Exporteer ten slotte de resultaten als een TXT-bestand voor verdere populatieanalyse van monsters. Nadat de run is voltooid op de light cycler 2.0, noteer de monsters namen en posities onder monstersgegevens. Voordat u met de analyse begint, labelt u de negatieve controles en de genotypen van de smeltstandaarden. Begin de smeltanalyse
Dit protocol verbetert de gevoeligheid van high resolution melting (HRM) analyse voor het detecteren van mutante allelen bij lage concentraties. Door DNA-voorbereiding en assay-omstandigheden te optimaliseren, maakt het een betere detectie mogelijk van uitdagende SNP-mutaties.

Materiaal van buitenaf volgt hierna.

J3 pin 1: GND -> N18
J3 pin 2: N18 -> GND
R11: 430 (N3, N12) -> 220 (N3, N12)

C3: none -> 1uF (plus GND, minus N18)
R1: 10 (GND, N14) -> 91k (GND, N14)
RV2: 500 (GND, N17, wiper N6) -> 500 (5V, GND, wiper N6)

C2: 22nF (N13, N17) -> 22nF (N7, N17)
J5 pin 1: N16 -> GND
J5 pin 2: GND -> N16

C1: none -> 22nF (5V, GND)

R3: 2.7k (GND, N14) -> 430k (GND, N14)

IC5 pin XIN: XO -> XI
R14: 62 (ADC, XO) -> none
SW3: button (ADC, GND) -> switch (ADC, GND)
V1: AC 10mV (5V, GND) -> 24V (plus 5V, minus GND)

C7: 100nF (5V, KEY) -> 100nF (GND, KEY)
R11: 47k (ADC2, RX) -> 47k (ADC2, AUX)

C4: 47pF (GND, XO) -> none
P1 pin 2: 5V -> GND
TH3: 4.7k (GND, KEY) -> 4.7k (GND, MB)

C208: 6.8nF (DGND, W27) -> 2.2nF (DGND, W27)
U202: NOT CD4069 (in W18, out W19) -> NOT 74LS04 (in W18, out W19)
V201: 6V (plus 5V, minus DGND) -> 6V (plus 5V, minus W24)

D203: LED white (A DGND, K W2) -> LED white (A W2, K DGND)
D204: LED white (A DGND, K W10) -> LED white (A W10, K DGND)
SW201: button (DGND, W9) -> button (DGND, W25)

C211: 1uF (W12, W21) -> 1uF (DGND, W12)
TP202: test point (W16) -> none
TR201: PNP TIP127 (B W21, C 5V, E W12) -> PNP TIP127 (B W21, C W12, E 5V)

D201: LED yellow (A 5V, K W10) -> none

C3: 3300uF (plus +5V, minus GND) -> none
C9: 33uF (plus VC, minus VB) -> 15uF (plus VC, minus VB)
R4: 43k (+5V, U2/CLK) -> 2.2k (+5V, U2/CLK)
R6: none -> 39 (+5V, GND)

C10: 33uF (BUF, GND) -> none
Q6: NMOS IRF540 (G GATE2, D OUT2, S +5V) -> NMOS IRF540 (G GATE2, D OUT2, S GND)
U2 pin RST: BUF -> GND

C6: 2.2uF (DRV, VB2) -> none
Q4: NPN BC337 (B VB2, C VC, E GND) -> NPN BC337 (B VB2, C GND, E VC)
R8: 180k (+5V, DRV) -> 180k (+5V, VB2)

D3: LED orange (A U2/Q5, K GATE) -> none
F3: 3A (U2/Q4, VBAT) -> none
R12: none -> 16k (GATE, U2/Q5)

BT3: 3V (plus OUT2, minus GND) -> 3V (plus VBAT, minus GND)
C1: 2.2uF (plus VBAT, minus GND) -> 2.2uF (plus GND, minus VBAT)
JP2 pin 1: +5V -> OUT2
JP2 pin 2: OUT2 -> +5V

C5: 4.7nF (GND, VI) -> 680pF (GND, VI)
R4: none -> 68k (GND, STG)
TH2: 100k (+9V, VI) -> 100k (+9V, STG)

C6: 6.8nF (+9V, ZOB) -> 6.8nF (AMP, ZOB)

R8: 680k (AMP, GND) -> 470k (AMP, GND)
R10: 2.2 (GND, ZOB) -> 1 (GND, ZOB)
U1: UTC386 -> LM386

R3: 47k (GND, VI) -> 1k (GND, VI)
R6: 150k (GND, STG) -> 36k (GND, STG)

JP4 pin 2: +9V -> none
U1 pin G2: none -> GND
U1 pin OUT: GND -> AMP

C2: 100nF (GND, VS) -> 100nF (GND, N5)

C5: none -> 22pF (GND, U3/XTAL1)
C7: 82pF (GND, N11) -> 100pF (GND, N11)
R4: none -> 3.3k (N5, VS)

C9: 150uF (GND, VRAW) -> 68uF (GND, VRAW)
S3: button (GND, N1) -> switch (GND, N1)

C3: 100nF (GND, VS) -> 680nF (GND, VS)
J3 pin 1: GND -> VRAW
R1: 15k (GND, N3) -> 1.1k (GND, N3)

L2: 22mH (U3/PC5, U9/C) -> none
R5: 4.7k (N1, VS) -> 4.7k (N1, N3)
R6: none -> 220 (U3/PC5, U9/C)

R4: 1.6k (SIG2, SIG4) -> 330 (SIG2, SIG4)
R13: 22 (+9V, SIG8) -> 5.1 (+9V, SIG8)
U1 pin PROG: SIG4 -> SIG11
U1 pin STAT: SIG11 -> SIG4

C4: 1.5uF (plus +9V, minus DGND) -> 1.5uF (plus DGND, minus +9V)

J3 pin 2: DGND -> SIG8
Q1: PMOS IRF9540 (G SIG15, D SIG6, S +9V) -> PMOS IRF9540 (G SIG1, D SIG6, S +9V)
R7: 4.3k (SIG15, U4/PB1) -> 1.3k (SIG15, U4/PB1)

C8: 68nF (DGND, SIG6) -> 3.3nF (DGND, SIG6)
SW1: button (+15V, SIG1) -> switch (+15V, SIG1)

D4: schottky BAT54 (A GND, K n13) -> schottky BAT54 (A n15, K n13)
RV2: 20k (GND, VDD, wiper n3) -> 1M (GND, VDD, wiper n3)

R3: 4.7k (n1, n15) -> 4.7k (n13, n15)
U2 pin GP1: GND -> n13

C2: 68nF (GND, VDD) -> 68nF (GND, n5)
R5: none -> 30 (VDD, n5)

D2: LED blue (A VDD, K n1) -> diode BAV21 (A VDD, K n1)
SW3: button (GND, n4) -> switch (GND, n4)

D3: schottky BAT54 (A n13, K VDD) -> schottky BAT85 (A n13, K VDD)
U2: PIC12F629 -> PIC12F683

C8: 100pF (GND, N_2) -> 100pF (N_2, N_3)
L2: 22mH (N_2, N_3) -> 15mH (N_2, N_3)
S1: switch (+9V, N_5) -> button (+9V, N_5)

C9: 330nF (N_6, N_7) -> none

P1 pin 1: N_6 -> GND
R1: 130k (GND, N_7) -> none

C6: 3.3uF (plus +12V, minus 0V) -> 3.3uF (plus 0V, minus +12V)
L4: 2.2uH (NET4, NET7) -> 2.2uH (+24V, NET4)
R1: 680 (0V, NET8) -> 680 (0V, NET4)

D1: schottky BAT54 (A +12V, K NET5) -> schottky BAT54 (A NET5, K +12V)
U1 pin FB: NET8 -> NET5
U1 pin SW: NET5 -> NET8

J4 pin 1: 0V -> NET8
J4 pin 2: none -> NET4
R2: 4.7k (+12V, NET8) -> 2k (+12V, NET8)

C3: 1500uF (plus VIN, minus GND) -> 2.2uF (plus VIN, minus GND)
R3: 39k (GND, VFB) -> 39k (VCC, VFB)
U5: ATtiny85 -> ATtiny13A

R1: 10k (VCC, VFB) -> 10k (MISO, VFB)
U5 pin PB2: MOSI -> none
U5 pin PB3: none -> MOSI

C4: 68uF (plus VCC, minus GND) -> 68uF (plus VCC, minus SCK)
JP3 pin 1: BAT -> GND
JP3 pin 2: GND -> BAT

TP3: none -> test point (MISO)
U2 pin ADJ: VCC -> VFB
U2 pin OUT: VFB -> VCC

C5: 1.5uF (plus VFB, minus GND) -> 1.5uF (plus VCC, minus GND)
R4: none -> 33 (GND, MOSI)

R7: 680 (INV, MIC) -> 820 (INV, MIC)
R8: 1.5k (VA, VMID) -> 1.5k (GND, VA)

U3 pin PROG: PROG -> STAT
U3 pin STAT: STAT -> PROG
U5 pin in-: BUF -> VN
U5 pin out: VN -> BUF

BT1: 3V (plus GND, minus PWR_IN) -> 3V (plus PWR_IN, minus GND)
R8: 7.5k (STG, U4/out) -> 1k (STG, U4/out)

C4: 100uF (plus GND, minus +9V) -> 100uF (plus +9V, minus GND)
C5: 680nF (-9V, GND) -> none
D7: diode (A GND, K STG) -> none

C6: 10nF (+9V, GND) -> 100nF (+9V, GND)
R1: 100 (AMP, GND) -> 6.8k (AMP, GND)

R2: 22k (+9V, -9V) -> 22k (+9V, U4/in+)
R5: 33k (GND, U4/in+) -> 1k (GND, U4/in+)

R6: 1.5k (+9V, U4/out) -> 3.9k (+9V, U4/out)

Enhanced sensitivity in SNP genotyping supports early detection of low-frequency drug-resistant malaria strains, a critical need for surveillance in elimination settings. The method enables reliable genotyping of polygenomic infections, improving the accuracy of resistance marker tracking and parasite population fingerprinting. This capability strengthens predictive confidence in resistance emergence and informs timely public health interventions.
The method fits within the discovery continuum from early SNP detection to lead optimization and preclinical validation, particularly for resistance mechanism studies.